ASSIGNED TASK A:
Write out the part of the opinion piece on Donald Trump's inauguration that opens with the words containing "A lifelong non-smoker" and closes with "even thought of.".

SOURCE DOCUMENT:
══════

It’s all about our generation. A mere five years separate me from Donald Trump, the new president of the United States. And it’s clear that he is coming to get us. He is the avenging angel, bent on shutting down the Sixties and all the energy and the causes the era spawned.

A lifelong non-smoker and non-drinker, he was the one at the side of the dance hall, looking on with contempt as we cavorted.

My generation was there at the dawn of all the progressive stuff: women’s liberation, gay liberation, sexual liberation, free schools – but also “Ban the Bomb” and world government. In the issue of Oz magazine I worked on as a schoolboy, the one that got its editors prosecuted and sent (briefly) to jail, all these causes were there in embryo. Yes, we were “woke”, years before the word was even thought of.

And now we are in his gun sights. “We’ll get radical woke ideologies the hell out of our military.” That’s his threat from day one.

Already, the white flags are going up; fellow travellers are tearing off their liberal clothes and asking where to sign.

Elon Musk was on stage at the pre-inauguration rally, stammering his boast that “we’re going to set the foundations for America to be strong for a century – for centuries – forever”.

Of the backsliding billionaires, he’s the least revolting, having tacked right for years. But Mark Zuckerberg as a primaeval hunter, beating his chest, firing his fact-checkers and going after his Hawaiian pigs with a bow and arrow? Jeff Bezos, executing a handbrake turn on the liberalism of the Washington Post?

Donald Trump dances to YMCA with Village People at Washington DC victory rally

At Sunday night’s rally, The Village People performed YMCA, the song that has become Trump’s signature tune. It’s been a gay anthem since about 1978, but no longer, as the group’s squirming leader, Victor Willis, explained. “We do support that we have a new president and we should all wish him well until he gives us a reason not to.” Besides, “the sad truth” is that if their preferred candidate Kamala Harris had won, they “would never have been invited to perform at her inauguration.” Willis, show some backbone!

══════

INPUT DATA:
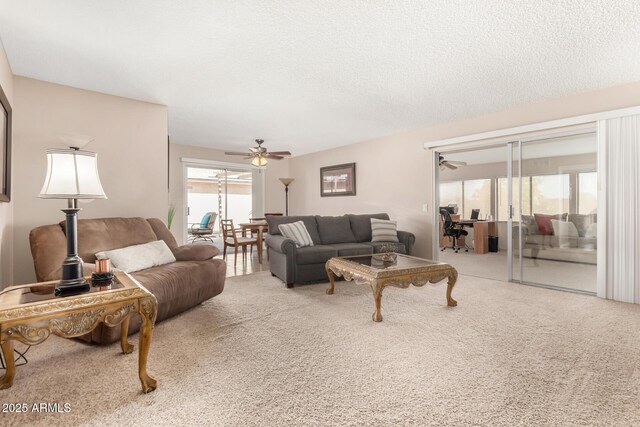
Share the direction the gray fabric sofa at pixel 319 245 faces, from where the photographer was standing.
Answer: facing the viewer and to the right of the viewer

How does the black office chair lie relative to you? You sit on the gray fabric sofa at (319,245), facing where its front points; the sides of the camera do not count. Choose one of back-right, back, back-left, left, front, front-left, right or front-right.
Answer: left

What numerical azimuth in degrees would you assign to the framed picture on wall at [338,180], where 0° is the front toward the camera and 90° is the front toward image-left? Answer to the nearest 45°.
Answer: approximately 45°

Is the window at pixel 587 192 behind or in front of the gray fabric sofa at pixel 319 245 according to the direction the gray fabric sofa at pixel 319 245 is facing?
in front

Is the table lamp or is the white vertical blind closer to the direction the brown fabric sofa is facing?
the white vertical blind

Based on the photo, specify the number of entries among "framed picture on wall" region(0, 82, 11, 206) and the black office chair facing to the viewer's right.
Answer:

══════

ASSIGNED TASK B:
Rewrite the records from their start through the line containing "Answer: approximately 45°", replacing "sofa" with "couch" and leaving everything else unchanged. Give only that part, and leave out the pictures.

OUTPUT A:
A lifelong non-smoker and non-drinker, he was the one at the side of the dance hall, looking on with contempt as we cavorted.

My generation was there at the dawn of all the progressive stuff: women’s liberation, gay liberation, sexual liberation, free schools – but also “Ban the Bomb” and world government. In the issue of Oz magazine I worked on as a schoolboy, the one that got its editors prosecuted and sent (briefly) to jail, all these causes were there in embryo. Yes, we were “woke”, years before the word was even thought of.

OUTPUT B:
Share the direction the gray fabric couch at pixel 319 245 faces, from where the photographer was standing.
Answer: facing the viewer and to the right of the viewer

How does the black office chair lie relative to you? You sit on the gray fabric couch at (319,245), facing where its front points; the sides of the camera do not count. Choose one of back-right, back, back-left, left, front, front-left, right or front-right.
Answer: left

What numerical azimuth in degrees would you assign to the framed picture on wall at [338,180], where 0° is the front toward the camera and 90° is the front toward image-left? Answer to the nearest 45°.
Answer: approximately 45°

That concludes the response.